───── GIVEN RECORDS ─────

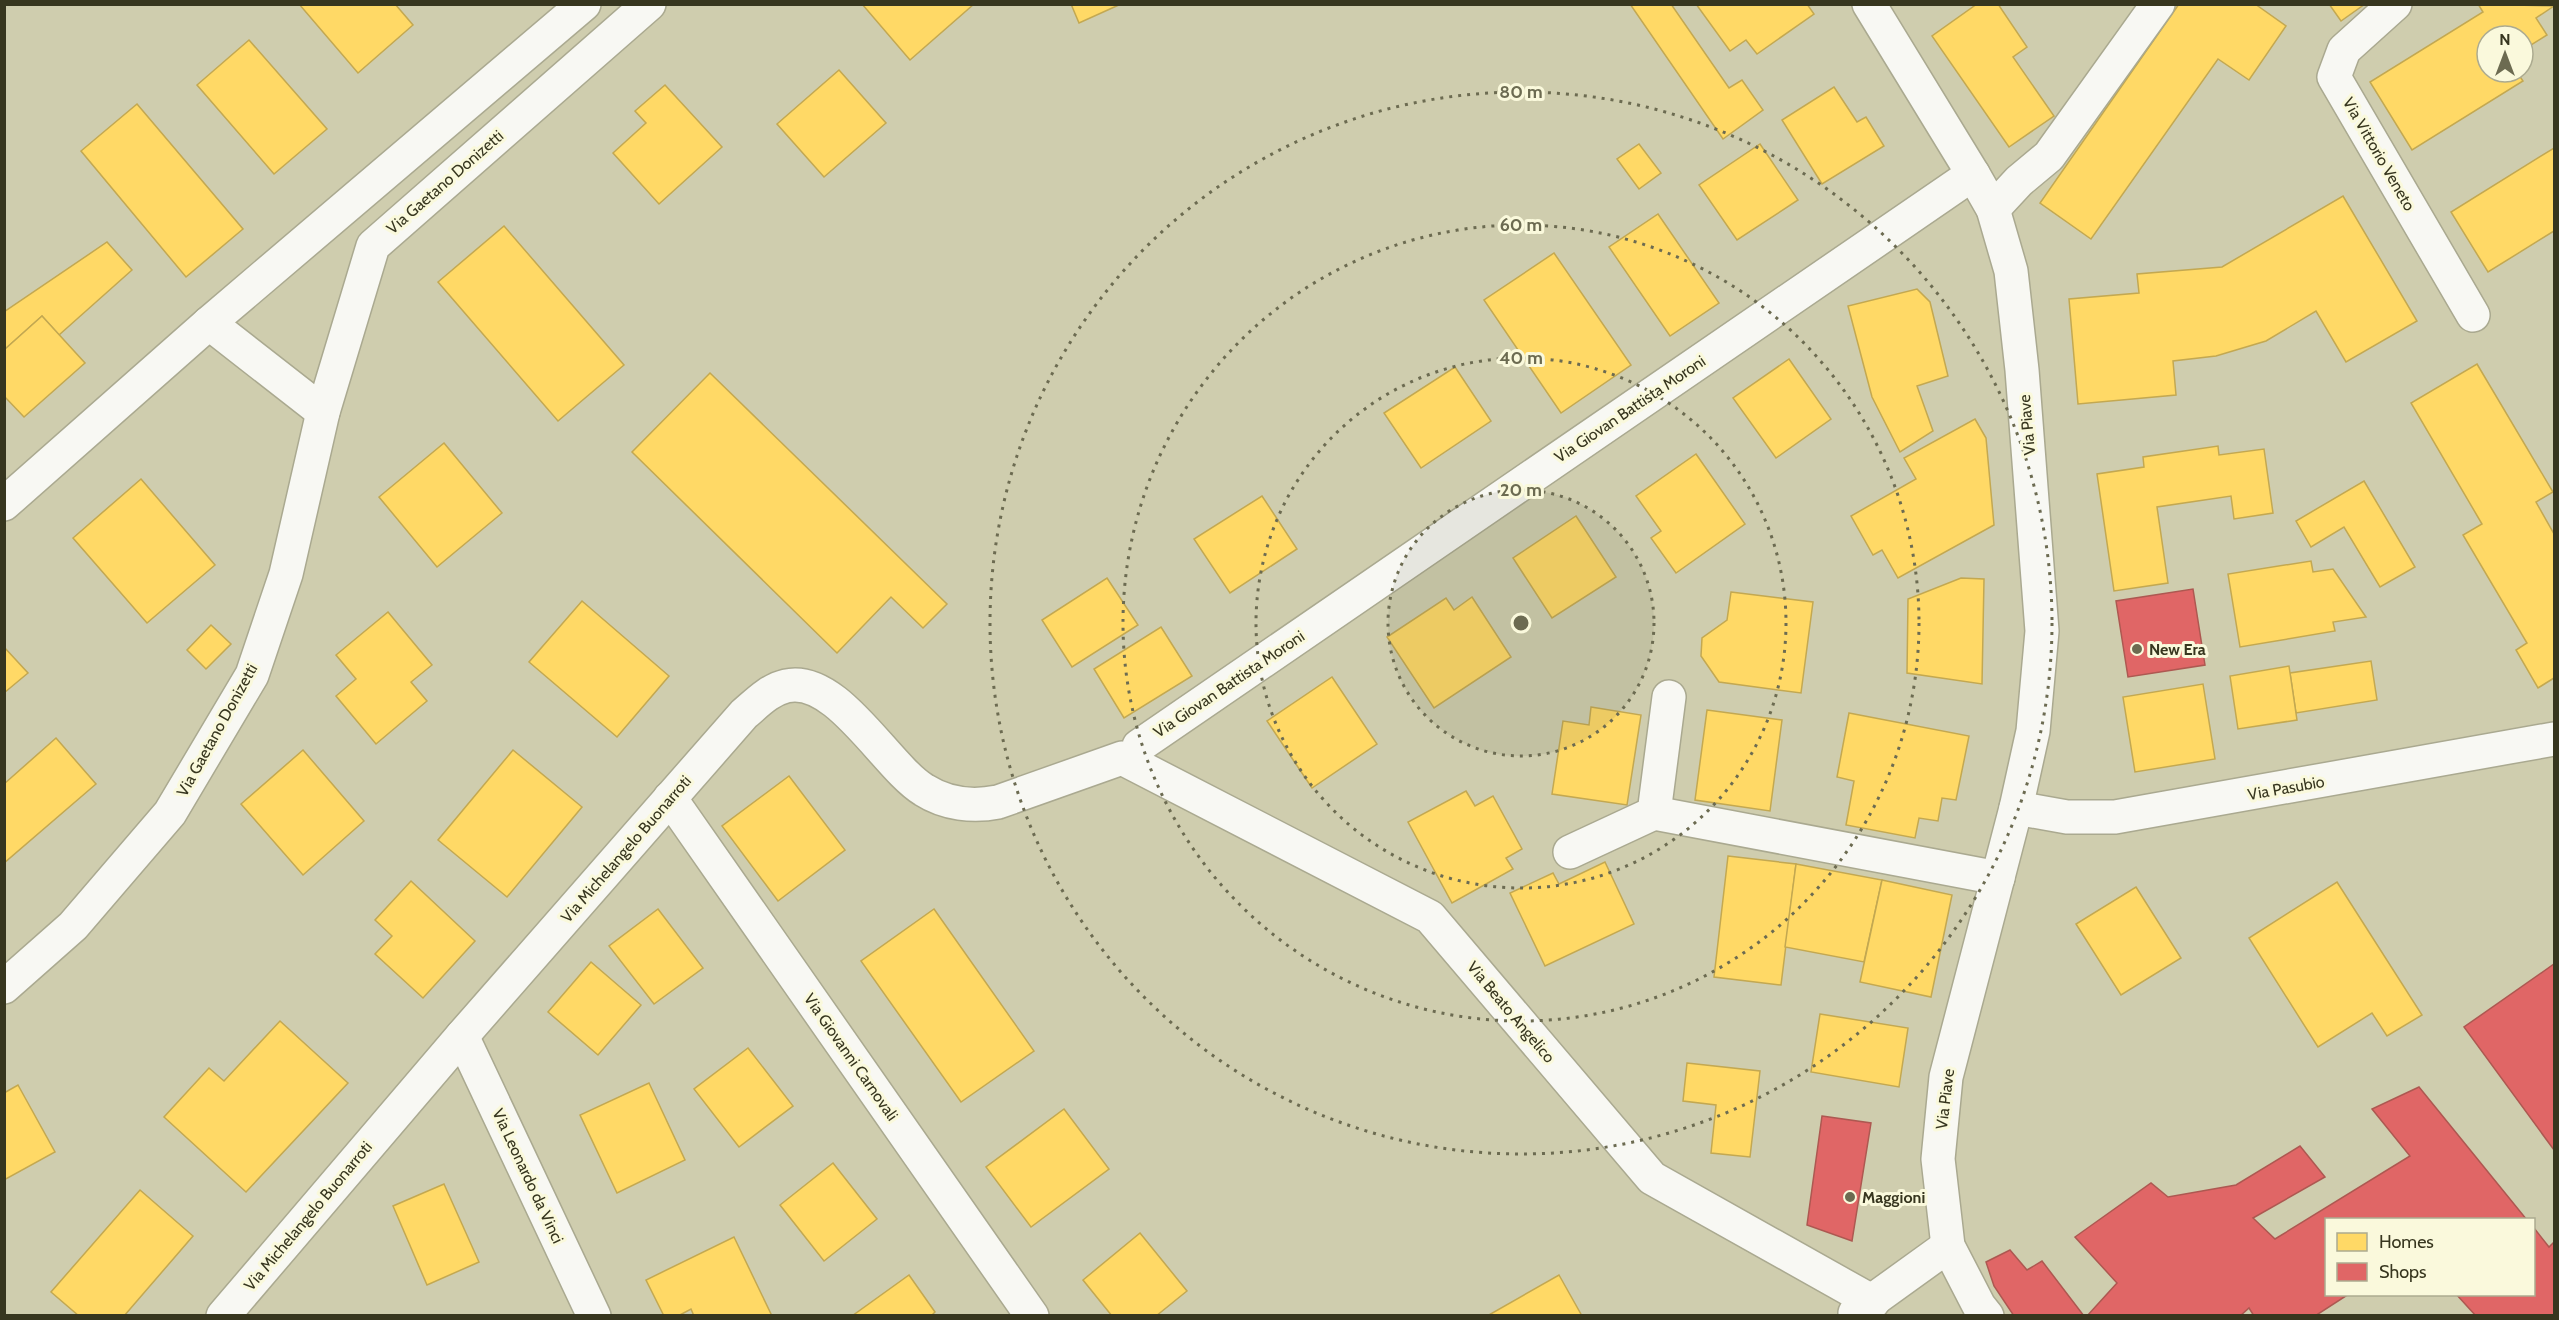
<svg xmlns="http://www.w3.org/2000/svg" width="2559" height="1320" font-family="Cabin,sans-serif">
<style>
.homes{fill:#ffd966;stroke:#c3a851;stroke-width:1.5}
.shops{fill:#e06666;stroke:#ad5851;stroke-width:1.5}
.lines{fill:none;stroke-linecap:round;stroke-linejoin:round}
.street-casing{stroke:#aaa990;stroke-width:36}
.street{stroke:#f8f8f3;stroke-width:33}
.ring{fill:none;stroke:#6c6b51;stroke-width:3;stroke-dasharray:3 6}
.poi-dot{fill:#6c6b51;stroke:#faf9dc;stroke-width:2}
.labels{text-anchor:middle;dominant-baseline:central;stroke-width:6;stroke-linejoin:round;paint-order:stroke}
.street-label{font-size:16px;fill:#37361f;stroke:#faf9dc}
.poi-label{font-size:16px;font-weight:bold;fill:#37361f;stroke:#faf9dc;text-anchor:start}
.centre{fill:#6c6b51;stroke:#faf9dc;stroke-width:3}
.ring-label{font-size:18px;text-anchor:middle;font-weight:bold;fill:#6c6b51;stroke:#faf9dc;stroke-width:6;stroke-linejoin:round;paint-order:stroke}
</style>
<rect width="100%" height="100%" fill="#cfcdae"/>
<!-- homes -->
<g class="homes">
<path d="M 299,4 L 395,4 L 413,25 L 358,73 Z"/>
<path d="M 862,4 L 974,4 L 910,60 Z"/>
<path d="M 1071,4 L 1121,4 L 1079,23 Z"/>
<path d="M 1630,4 L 1671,4 L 1729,88 L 1742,80 L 1763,110 L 1723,139 Z"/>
<path d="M 1696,4 L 1807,4 L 1814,14 L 1757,54 L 1746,40 L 1730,51 Z"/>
<path d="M 1977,4 L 1998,4 L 2027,47 L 2013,57 L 2054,116 L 2009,147 L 1932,36 Z"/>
<path d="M 2179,4 L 2255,4 L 2286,26 L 2249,80 L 2218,59 L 2091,239 L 2040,203 Z"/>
<path d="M 2329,4 L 2365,4 L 2341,21 Z"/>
<path d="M 2478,4 L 2554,6 L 2536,18 L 2547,35 L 2523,50 L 2523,36 L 2487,36 L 2487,72 L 2517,72 L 2523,81 L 2412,150 L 2370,82 L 2483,12 Z"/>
<path d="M 249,40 L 327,129 L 274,174 L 197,85 Z"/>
<path d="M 839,70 L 886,123 L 824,177 L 777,124 Z"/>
<path d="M 665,85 L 722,147 L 659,204 L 613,153 L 646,123 L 635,111 Z"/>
<path d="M 1834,87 L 1857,122 L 1866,117 L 1884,146 L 1822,184 L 1782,120 Z"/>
<path d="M 137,104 L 243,229 L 186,277 L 81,151 Z"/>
<path d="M 1639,144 L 1661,173 L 1639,189 L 1617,159 Z"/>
<path d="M 1760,144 L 1798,200 L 1737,240 L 1699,185 Z"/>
<path d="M 2554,148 L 2554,231 L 2488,272 L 2451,212 Z"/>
<path d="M 2343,196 L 2417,321 L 2346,362 L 2316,311 L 2266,341 L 2216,356 L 2173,361 L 2176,395 L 2078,404 L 2069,299 L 2139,293 L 2137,274 L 2222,267 Z"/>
<path d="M 1658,214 L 1719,303 L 1670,336 L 1609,247 Z"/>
<path d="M 504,226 L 624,365 L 558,421 L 438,282 Z"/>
<path d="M 107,242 L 132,270 L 59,335 L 42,316 L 4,350 L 4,312 Z"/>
<path d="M 1554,253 L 1631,365 L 1561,413 L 1484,300 Z"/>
<path d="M 1917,289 L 1930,302 L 1948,376 L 1917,386 L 1933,431 L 1900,452 L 1872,397 L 1848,306 Z"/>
<path d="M 42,316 L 85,363 L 24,417 L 4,396 L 4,350 Z"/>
<path d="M 1789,359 L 1831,419 L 1776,458 L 1733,398 Z"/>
<path d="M 2477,364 L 2553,492 L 2536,502 L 2554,534 L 2554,678 L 2538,688 L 2516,650 L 2527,643 L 2463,535 L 2482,524 L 2411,403 Z"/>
<path d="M 1455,367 L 1491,421 L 1421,468 L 1384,413 Z"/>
<path d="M 710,373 L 947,604 L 923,628 L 891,597 L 837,653 L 632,452 Z"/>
<path d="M 1975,419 L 1986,438 L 1994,525 L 1898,578 L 1882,550 L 1873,555 L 1851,516 L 1916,479 L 1904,458 Z"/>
<path d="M 444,443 L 502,513 L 437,567 L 379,497 Z"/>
<path d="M 2218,446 L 2219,455 L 2264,449 L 2273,513 L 2234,519 L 2231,496 L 2157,507 L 2168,583 L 2114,591 L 2097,474 L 2144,467 L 2143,457 Z"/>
<path d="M 1696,454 L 1745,524 L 1676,573 L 1651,538 L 1661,531 L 1636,496 Z"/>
<path d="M 141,479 L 215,565 L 147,623 L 73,538 Z"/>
<path d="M 2364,481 L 2415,567 L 2380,587 L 2344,527 L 2311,547 L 2296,521 Z"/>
<path d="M 1262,496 L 1297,549 L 1230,593 L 1194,539 Z"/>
<path d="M 1576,516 L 1616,577 L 1552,618 L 1513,558 Z"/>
<path d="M 2311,561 L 2313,572 L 2333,569 L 2366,617 L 2333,622 L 2335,631 L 2240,647 L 2228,574 Z"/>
<path d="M 1107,578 L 1138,625 L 1072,667 L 1042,620 Z"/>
<path d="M 1961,578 L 1984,579 L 1982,684 L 1907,673 L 1908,599 Z"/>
<path d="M 1731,592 L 1813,602 L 1801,693 L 1719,682 L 1701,656 L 1702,638 L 1727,620 Z"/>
<path d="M 1472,597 L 1511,657 L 1434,708 L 1387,637 L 1446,598 L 1454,610 Z"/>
<path d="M 582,601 L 669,676 L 617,737 L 529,662 Z"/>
<path d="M 388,612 L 432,665 L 411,682 L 427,701 L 376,744 L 336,696 L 356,679 L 336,655 Z"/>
<path d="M 211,625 L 231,644 L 206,669 L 187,650 Z"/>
<path d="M 1161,627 L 1192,676 L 1124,718 L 1094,669 Z"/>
<path d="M 4,647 L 28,673 L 4,693 Z"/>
<path d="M 2371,661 L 2377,700 L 2296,713 L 2290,673 Z"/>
<path d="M 2289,666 L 2297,720 L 2238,729 L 2230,676 Z"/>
<path d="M 1332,677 L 1377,744 L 1312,788 L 1267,721 Z"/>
<path d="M 2203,684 L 2215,759 L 2135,772 L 2123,697 Z"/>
<path d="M 1591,707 L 1641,715 L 1627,805 L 1552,794 L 1563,721 L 1589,725 Z"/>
<path d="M 1707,710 L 1782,720 L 1770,811 L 1695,800 Z"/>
<path d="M 1849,713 L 1969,736 L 1956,800 L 1942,798 L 1938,821 L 1919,818 L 1915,838 L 1846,825 L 1854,781 L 1837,777 Z"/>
<path d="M 56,738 L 96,784 L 4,863 L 4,784 Z"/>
<path d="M 303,750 L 364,821 L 303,875 L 241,804 Z"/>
<path d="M 513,750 L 582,807 L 507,897 L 438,840 Z"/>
<path d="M 789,776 L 845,850 L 778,901 L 722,826 Z"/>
<path d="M 1466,791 L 1475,806 L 1493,796 L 1522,849 L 1506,858 L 1513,869 L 1452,903 L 1408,822 Z"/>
<path d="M 1728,856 L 1796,864 L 1781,985 L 1714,977 Z"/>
<path d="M 1605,862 L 1634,924 L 1545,966 L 1510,893 L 1553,873 L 1559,884 Z"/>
<path d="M 1796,864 L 1882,880 L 1864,962 L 1785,947 Z"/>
<path d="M 1882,880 L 1952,895 L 1931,997 L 1860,982 Z"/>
<path d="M 411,881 L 475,941 L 423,998 L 375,954 L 392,936 L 375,920 Z"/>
<path d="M 2337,882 L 2422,1015 L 2387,1036 L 2372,1013 L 2318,1047 L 2249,938 Z"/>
<path d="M 2136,887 L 2181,958 L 2121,995 L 2076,924 Z"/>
<path d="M 658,909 L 703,968 L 654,1004 L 609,946 Z"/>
<path d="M 934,909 L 1034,1051 L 961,1102 L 861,961 Z"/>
<path d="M 591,962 L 641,1005 L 598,1055 L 548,1012 Z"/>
<path d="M 1820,1014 L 1908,1028 L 1899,1087 L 1811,1072 Z"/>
<path d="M 280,1021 L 348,1083 L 246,1192 L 164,1117 L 209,1068 L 224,1081 Z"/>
<path d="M 748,1048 L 793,1106 L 739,1147 L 694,1089 Z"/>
<path d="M 1687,1063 L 1760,1071 L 1750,1157 L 1711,1153 L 1716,1105 L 1683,1101 Z"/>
<path d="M 649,1083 L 685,1160 L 617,1193 L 580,1115 Z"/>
<path d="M 18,1085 L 55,1152 L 4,1180 L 4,1093 Z"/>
<path d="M 1064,1109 L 1109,1169 L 1031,1227 L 986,1167 Z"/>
<path d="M 833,1163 L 877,1219 L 824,1261 L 780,1205 Z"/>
<path d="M 444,1184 L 479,1262 L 427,1285 L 393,1206 Z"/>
<path d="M 140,1190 L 193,1236 L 124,1316 L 79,1316 L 51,1292 Z"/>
<path d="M 1140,1233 L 1187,1291 L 1156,1316 L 1112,1316 L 1083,1280 Z"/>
<path d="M 734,1237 L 772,1316 L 694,1316 L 691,1309 L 678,1316 L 664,1316 L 646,1280 Z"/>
<path d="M 909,1275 L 935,1312 L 931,1316 L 852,1316 Z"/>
<path d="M 1559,1275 L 1582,1316 L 1487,1316 Z"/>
</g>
<!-- shops -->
<g class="shops">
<path d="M 2193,589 L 2205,665 L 2128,677 L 2116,601 Z"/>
<path d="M 2554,964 L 2554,1150 L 2464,1027 Z"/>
<path d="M 2419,1087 L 2527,1220 L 2326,1220 L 2326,1294 L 2349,1294 L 2315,1316 L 2254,1316 L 2249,1308 L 2240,1316 L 2087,1316 L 2117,1283 L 2075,1237 L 2151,1183 L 2168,1197 L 2236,1185 L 2300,1146 L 2325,1177 L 2253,1218 L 2275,1239 L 2410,1156 L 2372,1109 Z"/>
<path d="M 1822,1116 L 1871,1123 L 1852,1241 L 1807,1225 Z"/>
<path d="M 2534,1228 L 2549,1247 L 2554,1242 L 2554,1316 L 2476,1316 L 2456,1294 L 2534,1294 Z"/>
<path d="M 2010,1250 L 2027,1270 L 2042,1261 L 2084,1316 L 2014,1316 L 1994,1286 L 1986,1262 Z"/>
</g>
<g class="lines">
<defs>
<g id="street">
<path d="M 1869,4 L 1973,174 L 1993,209 L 2011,271 L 2022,370 L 2042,631 L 2033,731 L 2016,808 L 1946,1077 L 1938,1159 L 1948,1246 L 1979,1306 L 1987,1316"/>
<path d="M 2395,4 L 2344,50 L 2334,77 L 2473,315"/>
<path d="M 1993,209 L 2019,181 L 2049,156 L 2158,4"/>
<path d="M 209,323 L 323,412"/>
<path d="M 4,504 L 209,323 L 584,4"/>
<path d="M 1139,746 L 1973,174"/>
<path d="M 670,798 L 1032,1316"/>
<path d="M 2016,808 L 2067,817 L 2115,817 L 2554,739"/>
<path d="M 1654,813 L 1998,878"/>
<path d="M 1570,852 L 1654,813 L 1669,697"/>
<path d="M 4,987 L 73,926 L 170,813 L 252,675 L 286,574 L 323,412 L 373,246 L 649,4"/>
<path d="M 462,1036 L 594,1316"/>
<path d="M 1855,1313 L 1948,1246"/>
<path d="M 223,1316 L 462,1036 L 744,714 C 757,703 769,690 786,686 C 837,674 886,767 924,790 C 946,804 973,807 998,802 L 1122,758 L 1430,917 L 1652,1178 L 1873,1302"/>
</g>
</defs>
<!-- street casing -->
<use href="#street" class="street-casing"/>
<!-- street -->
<use href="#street" class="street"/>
</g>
<!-- distance rings -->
<circle cx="1521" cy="623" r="133" fill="#6c6b51" fill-opacity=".12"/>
<g class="ring">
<circle cx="1521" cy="623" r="133"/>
<circle cx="1521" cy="623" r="265"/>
<circle cx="1521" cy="623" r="398"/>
<circle cx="1521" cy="623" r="531"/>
</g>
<!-- markers -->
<g class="poi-dot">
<circle cx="2137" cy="649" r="6"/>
<circle cx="1850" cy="1197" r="6"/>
</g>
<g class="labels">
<!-- street labels -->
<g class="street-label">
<text transform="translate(2379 154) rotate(60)">Via Vittorio Veneto</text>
<text transform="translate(445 182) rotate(-41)">Via Gaetano Donizetti</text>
<text transform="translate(1630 409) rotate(-34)">Via Giovan Battista Moroni</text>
<text transform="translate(2027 425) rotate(-95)">Via Piave</text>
<text transform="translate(1229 684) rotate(-34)">Via Giovan Battista Moroni</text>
<text transform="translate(217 730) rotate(-61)">Via Gaetano Donizetti</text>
<text transform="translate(2286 788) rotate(-10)">Via Pasubio</text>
<text transform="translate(626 849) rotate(-49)">Via Michelangelo Buonarroti</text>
<text transform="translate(1511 1012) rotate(50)">Via Beato Angelico</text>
<text transform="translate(851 1057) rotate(55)">Via Giovanni Carnovali</text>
<text transform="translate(1945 1099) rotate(-83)">Via Piave</text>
<text transform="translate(528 1176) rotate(65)">Via Leonardo da Vinci</text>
<text transform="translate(308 1216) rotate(-50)">Via Michelangelo Buonarroti</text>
</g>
<!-- poi labels -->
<g class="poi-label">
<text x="2149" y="649">New Era</text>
<text x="1862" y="1197">Maggioni</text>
</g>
</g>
<circle cx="1521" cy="623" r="9" class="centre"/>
<g class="ring-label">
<text x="1521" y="98">80 m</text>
<text x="1521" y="231">60 m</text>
<text x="1521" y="364">40 m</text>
<text x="1521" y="496">20 m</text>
</g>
<!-- border -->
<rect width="2559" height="1320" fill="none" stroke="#37361f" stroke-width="12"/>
<!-- legend -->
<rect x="2325" y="1218" width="210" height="78" fill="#faf9dc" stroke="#acab90" stroke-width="1.5"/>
<rect x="2337" y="1233" width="30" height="18" fill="#ffd966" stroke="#acab90" stroke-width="1.5"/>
<text x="2379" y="1248" font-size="18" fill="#37361f">Homes</text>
<rect x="2337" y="1263" width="30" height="18" fill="#e06666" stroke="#acab90" stroke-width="1.5"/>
<text x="2379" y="1278" font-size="18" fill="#37361f">Shops</text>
<!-- north arrow -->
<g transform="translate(2505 54)"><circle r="28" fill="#faf9dc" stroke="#acab90" stroke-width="1.5"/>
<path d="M0-4.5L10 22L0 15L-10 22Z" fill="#6c6b51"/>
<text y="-9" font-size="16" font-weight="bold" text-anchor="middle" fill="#37361f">N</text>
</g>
</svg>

─────

EXERCISE AIM: For every line in the entries above that contains "lines", add one to a count, and give that number by itself.

RESULT BELOW: 2